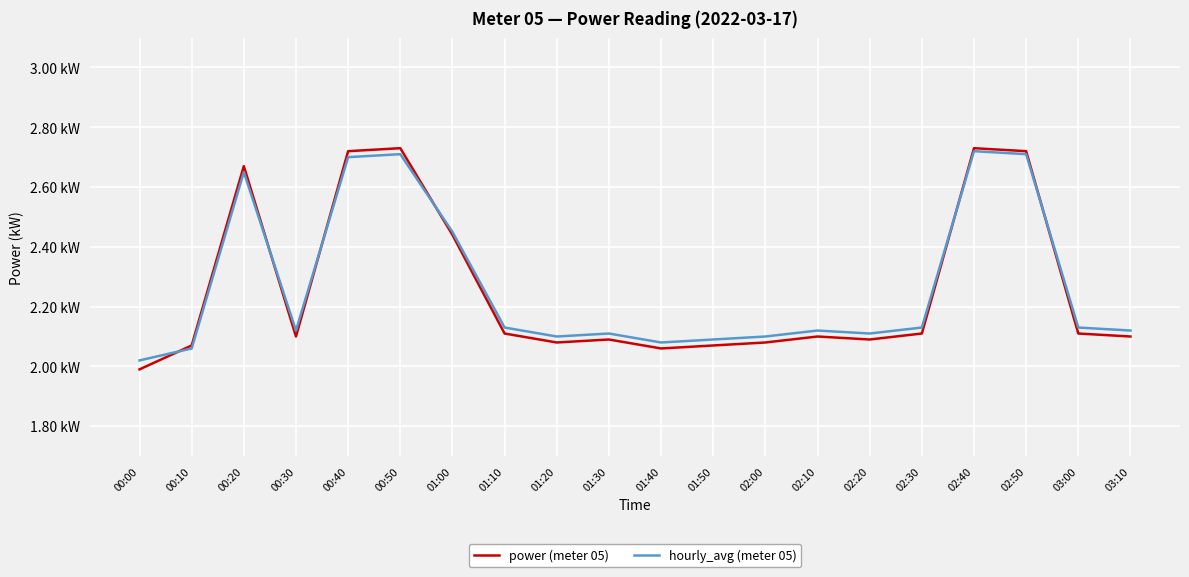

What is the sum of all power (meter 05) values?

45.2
--
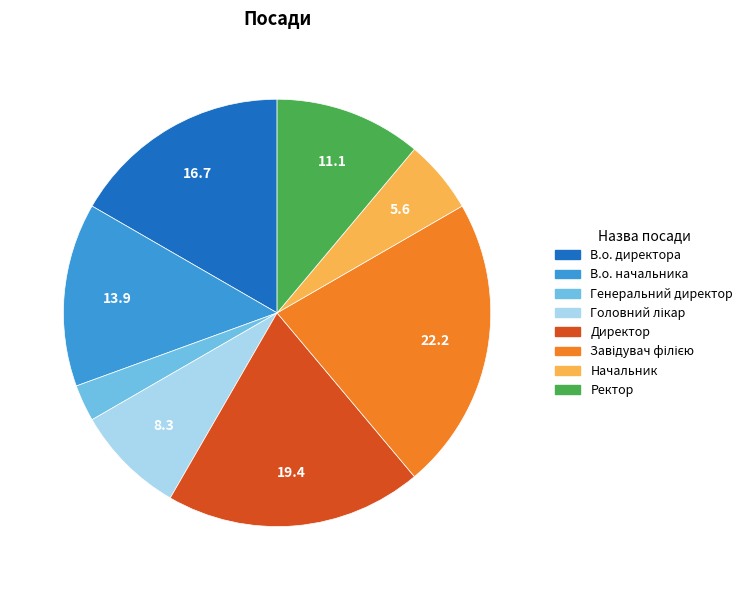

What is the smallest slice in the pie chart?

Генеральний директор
==
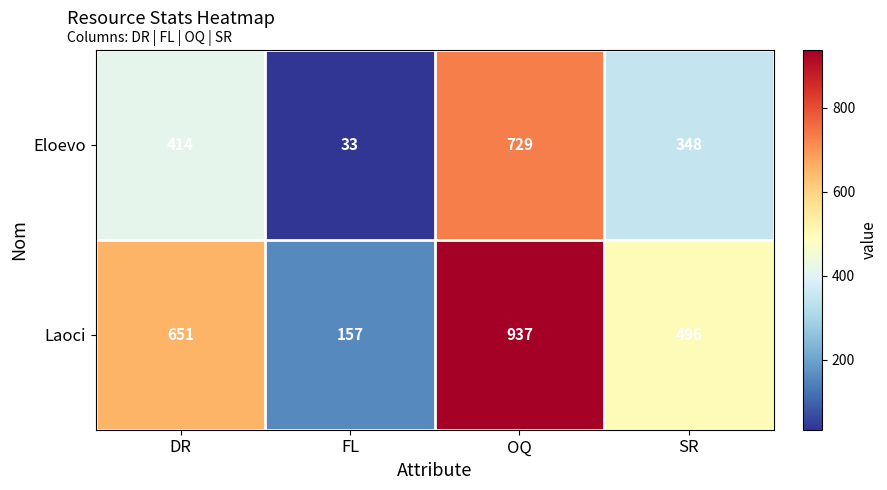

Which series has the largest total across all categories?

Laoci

> ABOUT THIS EXERCISE:
Collect each line in the material above that contains the string "What". Case matters.

> WRITTEN RESPONSE:
What is the sum of all power (meter 05) values?
What is the smallest slice in the pie chart?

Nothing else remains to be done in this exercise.